There’s a lot to discuss. “The arts policy research field has made a quantum leap over the past 10 or 15 years,” said Center for Arts and Culture Director Stefan Toepler. The director of arts policy and administration at Ohio State University, Margaret Wyszomirski, said that a decade or so ago people “constantly bemoaned that we didn’t have enough research and information.” But “in the subsequent 10 years, we’ve gotten a lot of research, and now everybody complains we can’t digest it all.”
A special afternoon session will discuss a major RAND study, released in February, called “Gifts of the Muse: Reframing the Debate About the Benefits of the Arts,” commissioned by the Wallace Foundation.
The report is in part about how we value the arts, said Mr. Szanto. In recent years, there has been research into the instrumental benefits – how arts help to bring to life other good things such as tourism, safer cities, better educational performance, etc. But the report says that may be at the expense of the value of art in and of itself. “We need to start looking at why people choose to enjoy the arts, not just how we can stimulate the creation of more art,” Mr. Szanto said.
A co-researcher of the report, Arthur Brooks, who is a professor at Syracuse University’s Maxwell School of Public Affairs, said the upshot of the report was that arts advocates have been selling the benefits of the arts in ways that don’t have to do with arts per se: its effect on the economy, juvenile delinquency, and so forth.

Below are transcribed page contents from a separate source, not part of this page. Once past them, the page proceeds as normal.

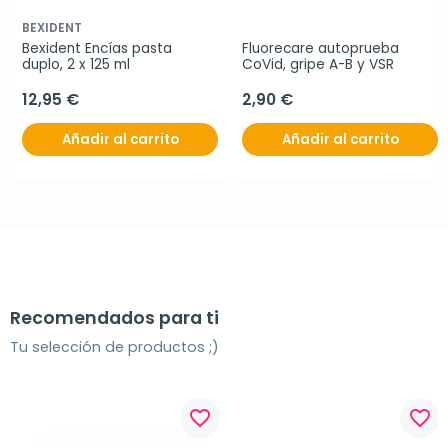
BEXIDENT
Bexident Encías pasta 
Fluorecare autoprueba 
duplo, 2 x 125 ml
CoVid, gripe A-B y VSR
12,95 €
2,90 €
Añadir al carrito
Añadir al carrito
Recomendados para ti
Tu selección de productos ;)
favorite_border
favorite_border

“You don’t get any of those benefits unless people like the arts and choose to consume the arts,” he said. “It’s not that economic impact is wrong, it’s that we’re focusing on a weak part of the argument, and leaving out the central part. The instrumental benefits ride in on the intrinsic benefits: that’s the big point of the RAND study.”
Mr. Brooks mentioned a conversation he had had with members of the Chamber of Commerce in Atlanta about a proposed cultural district. After raising instrumental benefits, such as bringing in tourists, Mr. Brooks was asked, “What would be the economic impact of building a new runway versus a cultural district?”
“In the terms of how I was selling it, he was asking about the opportunity costs,” Mr. Brooks said of the council member. He added that the question would probably not have been raised if he had also come at the subject from the quality of life (arts for arts’s sake) perspective.
At the conference, two talks will examine participation, not just audience attendance but more broadly as “social capital” – the network of associations, experience, and interconnections that foster trust and reciprocity and are the glue of society. Two other presentations will address “creative industries,” a subject Ms. Wyszomirski described as “the next generation of economic impact studies.”
Studies used to be about how the arts affect the economic life of the community, “now it’s that, but also how do we develop” the creative infrastructure in which arts thrive. Ms. Wyszomirski said that discussing “creative industries” involves understanding the interrelatedness of the range of creative activities – art, entertainment, and craft.
Two other presentations will address the nonprofit sector of philanthropy and giving; three presentations will examine current research into specific art forms: theater, dance, and visual arts. Another pair will examine arts through the lens of geography.